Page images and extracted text
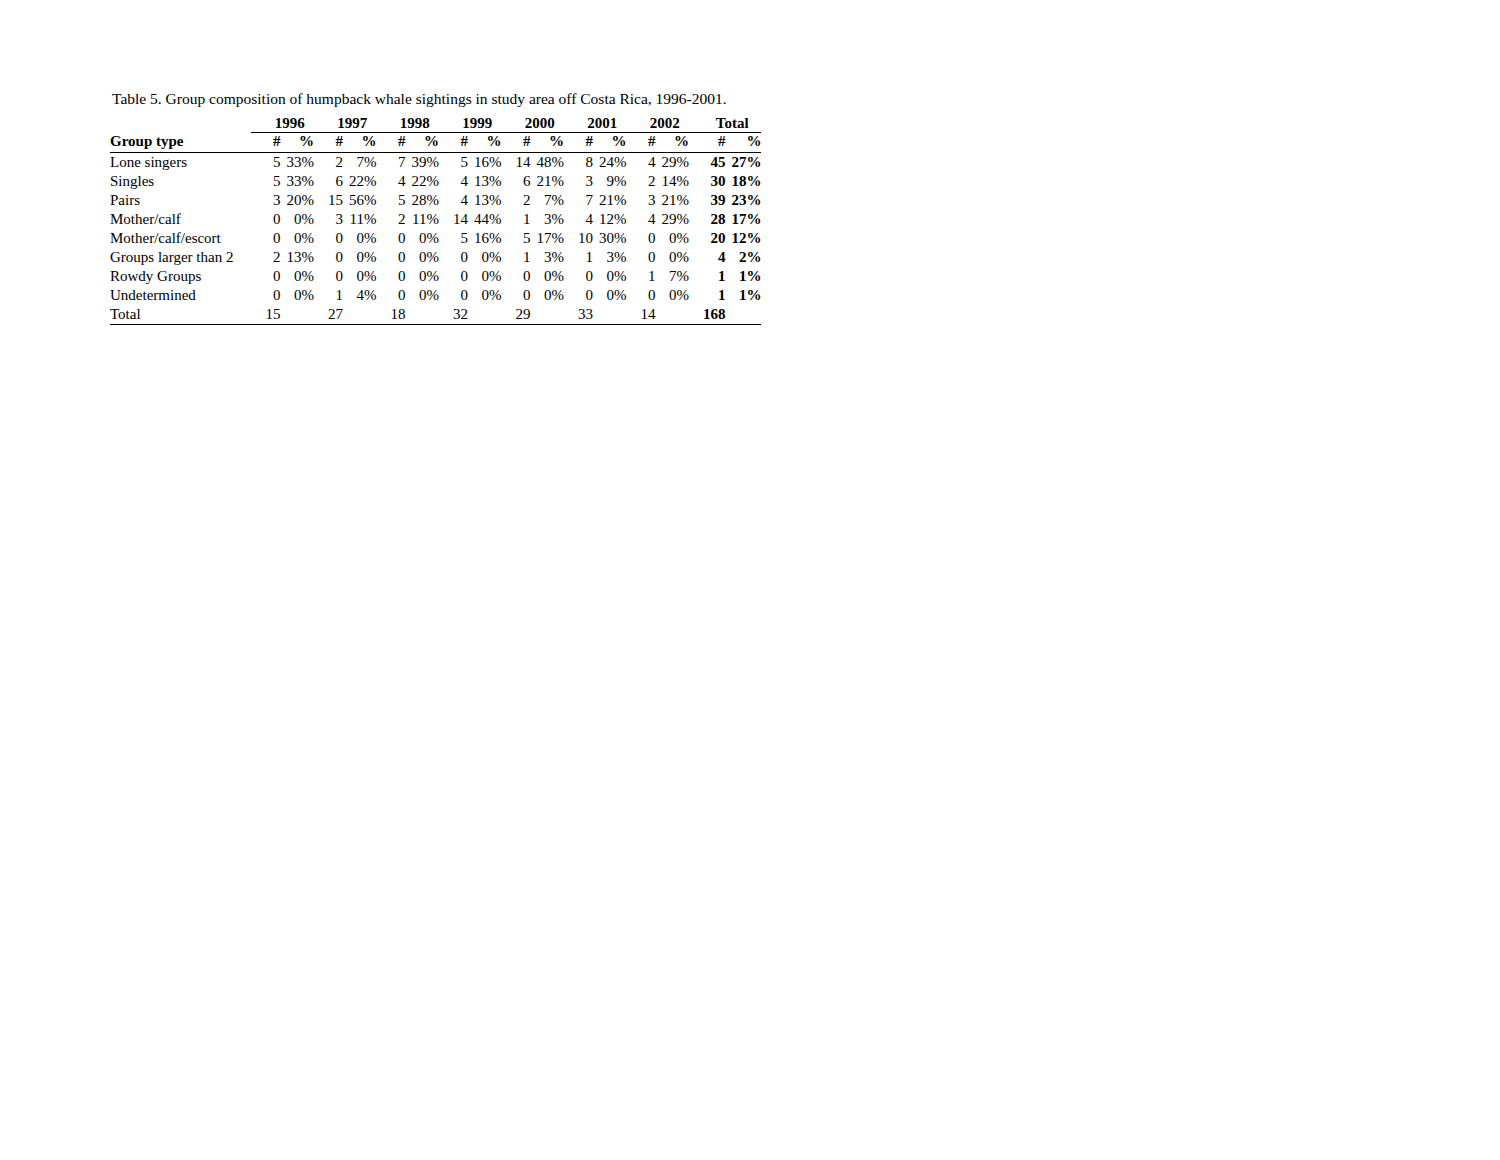Table 5. Group composition of humpback whale sightings in study area off Costa Rica, 1996-2001.
| | 1996 | 1997 | 1998 | 1999 | 2000 | 2001 | 2002 | Total |
| --- | --- | --- | --- | --- | --- | --- | --- | --- |
| Group type | # | % | # | % | # | % | # | % | # | % | # | % | # | % | # | % |
| Lone singers | 5 | 33% | 2 | 7% | 7 | 39% | 5 | 16% | 14 | 48% | 8 | 24% | 4 | 29% | 45 | 27% |
| Singles | 5 | 33% | 6 | 22% | 4 | 22% | 4 | 13% | 6 | 21% | 3 | 9% | 2 | 14% | 30 | 18% |
| Pairs | 3 | 20% | 15 | 56% | 5 | 28% | 4 | 13% | 2 | 7% | 7 | 21% | 3 | 21% | 39 | 23% |
| Mother/calf | 0 | 0% | 3 | 11% | 2 | 11% | 14 | 44% | 1 | 3% | 4 | 12% | 4 | 29% | 28 | 17% |
| Mother/calf/escort | 0 | 0% | 0 | 0% | 0 | 0% | 5 | 16% | 5 | 17% | 10 | 30% | 0 | 0% | 20 | 12% |
| Groups larger than 2 | 2 | 13% | 0 | 0% | 0 | 0% | 0 | 0% | 1 | 3% | 1 | 3% | 0 | 0% | 4 | 2% |
| Rowdy Groups | 0 | 0% | 0 | 0% | 0 | 0% | 0 | 0% | 0 | 0% | 0 | 0% | 1 | 7% | 1 | 1% |
| Undetermined | 0 | 0% | 1 | 4% | 0 | 0% | 0 | 0% | 0 | 0% | 0 | 0% | 0 | 0% | 1 | 1% |
| Total | 15 | | 27 | | 18 | | 32 | | 29 | | 33 | | 14 | | 168 | |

Assigned task.
Return the entries above exactly, skipping any images.

Written response.
Table 5. Group composition of humpback whale sightings in study area off Costa Rica, 1996-2001.
| | 1996 | 1997 | 1998 | 1999 | 2000 | 2001 | 2002 | Total |
| --- | --- | --- | --- | --- | --- | --- | --- | --- |
| Group type | # | % | # | % | # | % | # | % | # | % | # | % | # | % | # | % |
| Lone singers | 5 | 33% | 2 | 7% | 7 | 39% | 5 | 16% | 14 | 48% | 8 | 24% | 4 | 29% | 45 | 27% |
| Singles | 5 | 33% | 6 | 22% | 4 | 22% | 4 | 13% | 6 | 21% | 3 | 9% | 2 | 14% | 30 | 18% |
| Pairs | 3 | 20% | 15 | 56% | 5 | 28% | 4 | 13% | 2 | 7% | 7 | 21% | 3 | 21% | 39 | 23% |
| Mother/calf | 0 | 0% | 3 | 11% | 2 | 11% | 14 | 44% | 1 | 3% | 4 | 12% | 4 | 29% | 28 | 17% |
| Mother/calf/escort | 0 | 0% | 0 | 0% | 0 | 0% | 5 | 16% | 5 | 17% | 10 | 30% | 0 | 0% | 20 | 12% |
| Groups larger than 2 | 2 | 13% | 0 | 0% | 0 | 0% | 0 | 0% | 1 | 3% | 1 | 3% | 0 | 0% | 4 | 2% |
| Rowdy Groups | 0 | 0% | 0 | 0% | 0 | 0% | 0 | 0% | 0 | 0% | 0 | 0% | 1 | 7% | 1 | 1% |
| Undetermined | 0 | 0% | 1 | 4% | 0 | 0% | 0 | 0% | 0 | 0% | 0 | 0% | 0 | 0% | 1 | 1% |
| Total | 15 | | 27 | | 18 | | 32 | | 29 | | 33 | | 14 | | 168 | |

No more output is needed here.